Shields replied, “Tom should stick to saving the world from aliens.”
The spectacular end of Cruise’s third marriage, in 2012, with the impression of Katie Holmes fleeing in the night with daughter Suri, aroused genuine suspicion. If someone with the protections of Holmes’ wealth and fame was afraid, what was really going on with Scientology?
It strains credulity to think Cruise, Scientology’s most important member and primary beneficiary, is unaware of the public perception of mind control, physical abuse and slave labor.
In an exposé that same year for Vanity Fair, Maureen Orth detailed Cruise’s highly enmeshed relationship with David Miscavige, the head of Scientology. After declaring Cruise’s second wife, Nicole Kidman, insufficiently devout, Miscavige had Kidman declared a “suppressive person” — or “S.P.” in church parlance — and reportedly helped turn the couple’s two children, also Scientologists, against her. (Scientology vigorously denied basically all the claims made in the Vanity Fair article and other reports.)

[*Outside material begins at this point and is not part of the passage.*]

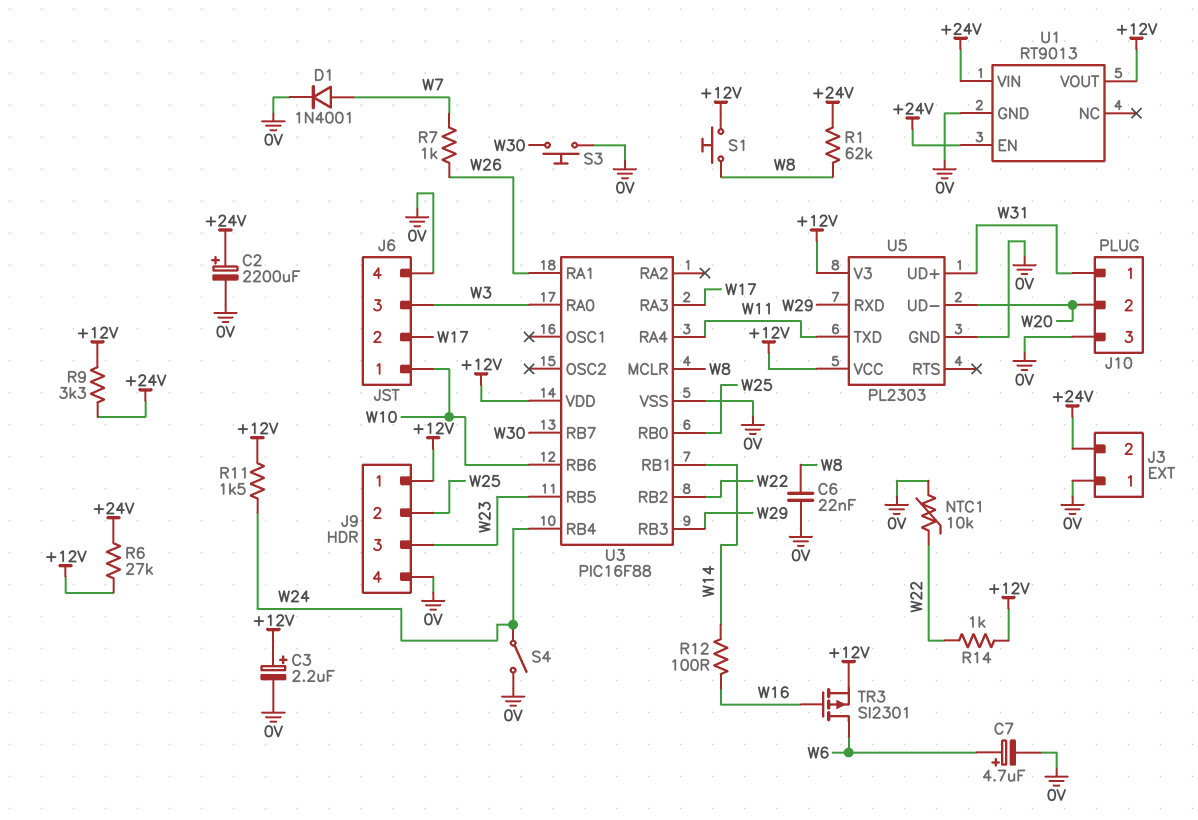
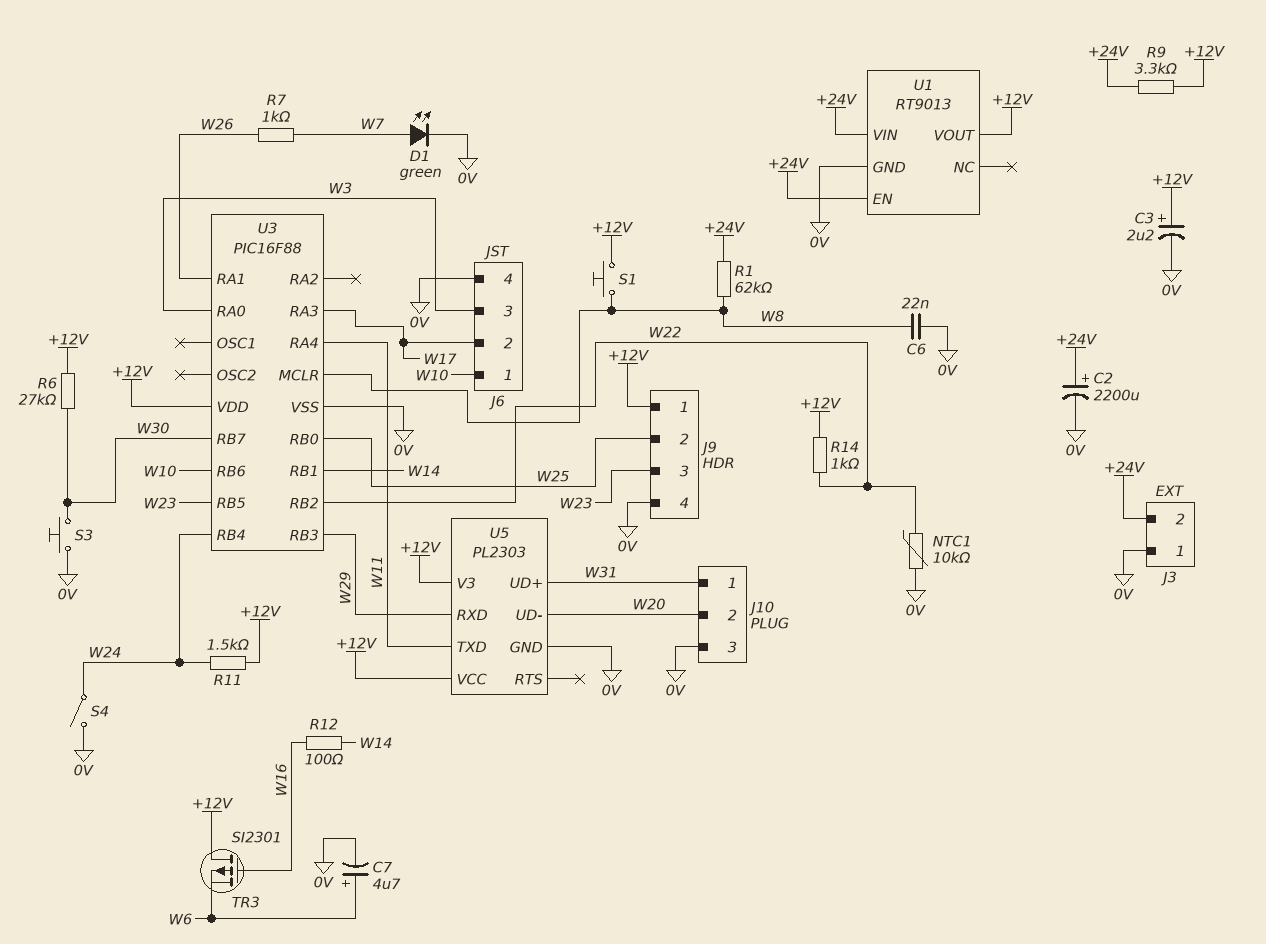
D1: diode 1N4001 (A W7, K 0V) -> LED green (A W7, K 0V)
R6: 27k (+12V, +24V) -> 27k (+12V, W30)
TR3: PMOS SI2301 (G W16, D W6, S +12V) -> PMOS SI2301 (G W16, D +12V, S W6)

After Kidman and Cruise split, Miscavige and his wife, Shelly, were tasked with finding Cruise’s next girlfriend in-house. Only a fellow Scientologist would do.
As if it were a movie, audition tapes were submitted. The stakes were high. “You can’t do anything to displease Scientology,” said Marc Headley, the then-member who watched the reels, “because Tom Cruise will freak out.”
According to Vanity Fair, a 25year-old Iranian-born member named Nazanin Boniadi was chosen. In October 2004, she was prepped for one month without ever meeting Cruise or hearing his name; she was told only that she would meet a high-level church official. No matter that she had a boyfriend she hoped to marry; the church convinced her to end it. She was told to change her hair and remove the braces on her teeth prematurely. She was made to write a 20-page essay, single-spaced, on what she wanted from life. She was also made to sign two nondisclosure agreements and warned if she made one mistake, she’d be exiled.
“That’s how important this project is,” Boniadi was told.
For the first three weeks of their relationship. Boniadi was allowed to talk only to Cruise and his entourage, no one else. Cruise didn’t like the way her incisor teeth looked; he wanted them redone. Her hair also met with scrutiny, and Cruise’s own stylist, Chris McMillan, was called. When Cruise received the church’s Freedom Medal of Valor, Boniadi told him, “Very well done” and subsequently spent hours per day undergoing treatments to help her understand one did not speak to Tom Cruise like this. They might be sleeping together, but they were not equals.
Orth’s piece also detailed how other Scientologists were put to work for Cruise. One high-ranking member called J.B., former brother-in-law and bodyguard to David Miscavige, said he customized Cruise’s airplane hangar, movie trailer and personal vehicles, cleaned his guns, and ran Cruise’s homes in California and Colorado, overseeing Cruise’s vast staff, all at a salary of $50 per 80-hour work week.
As of 2015, Tom Cruise’s estimated net worth was $470 million.
Think of all questions that await Tom Cruise. How is it that such a stratospherically famous person — one so publicly involved in an organization that, based on all that’s come to light, most closely resembles a brutal cult — remains so coddled?
It’s no surprise that the Hollywood Industrial Complex protects such a proven moneymaker, but it’s journalistic malpractice to allow Tom Cruise to continue his greatest role — that of a decent human being — uninterrupted.